La proxémique, notion forgée par Edward Hall, permet de rendre compte de l’ensemble des comportements que manifestent les êtres humains dans la gestion de leurs distances interpersonnelles, et plus largement dans la gestion de l’organisation spatiale, entre eux et avec les objets auxquels ils accordent leur attention.

L’action conjointe in situ peut toujours être conçue comme un dialogue sémiotique, au sein duquel les participants échangent des signes (cf. sémiose). Une partie de cet échange est verbale. Une autre partie, entrelacée à la première, tient à la manière dont les participants à l’action conjointe se signifient mutuellement des éléments de cette action au moyen de regards, de gestes, de mouvements, de comportements d’organisation de l’espace, et de toute production incluant un agencement des précédentes.

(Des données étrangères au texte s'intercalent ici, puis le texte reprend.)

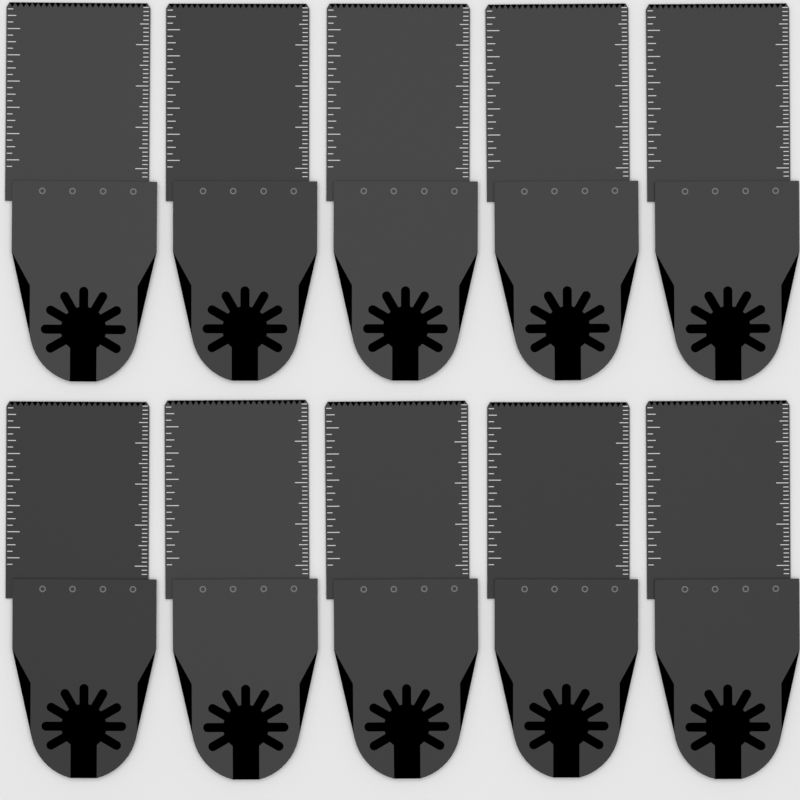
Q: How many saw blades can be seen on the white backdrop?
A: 10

La notion de proxémique a été spécifiée en TACD dans un modèle subjectif de la distance, qui accorde une importance particulière à l’orientation du regard. L’ensemble de ces comportements est parfois appelé « proxémie », et on parlera alors de la proxémie du professeur, ou de la proxémie dans une situation didactique. La proxémie est ainsi un outil privilégié pour une gestion distribuée de l’attention conjointe, et son analyse est nécessaire dans la plupart des cas à la compréhension de l’action conjointe. L’hypothèse sous-jacente est la suivante : ce qui est rendu proche (de/par l’élève, du/par le professeur), est plus important que ce qui est lointain.

La TACD s’efforce d’intégrer à la description de l’action didactique, en particulier par le moyen de films d’étude et de systèmes hybrides texte-image-son (SHTIS) de tels éléments proxémiques, reconceptualisant en la spécifiant la perspective ouverte par E.T. Hall.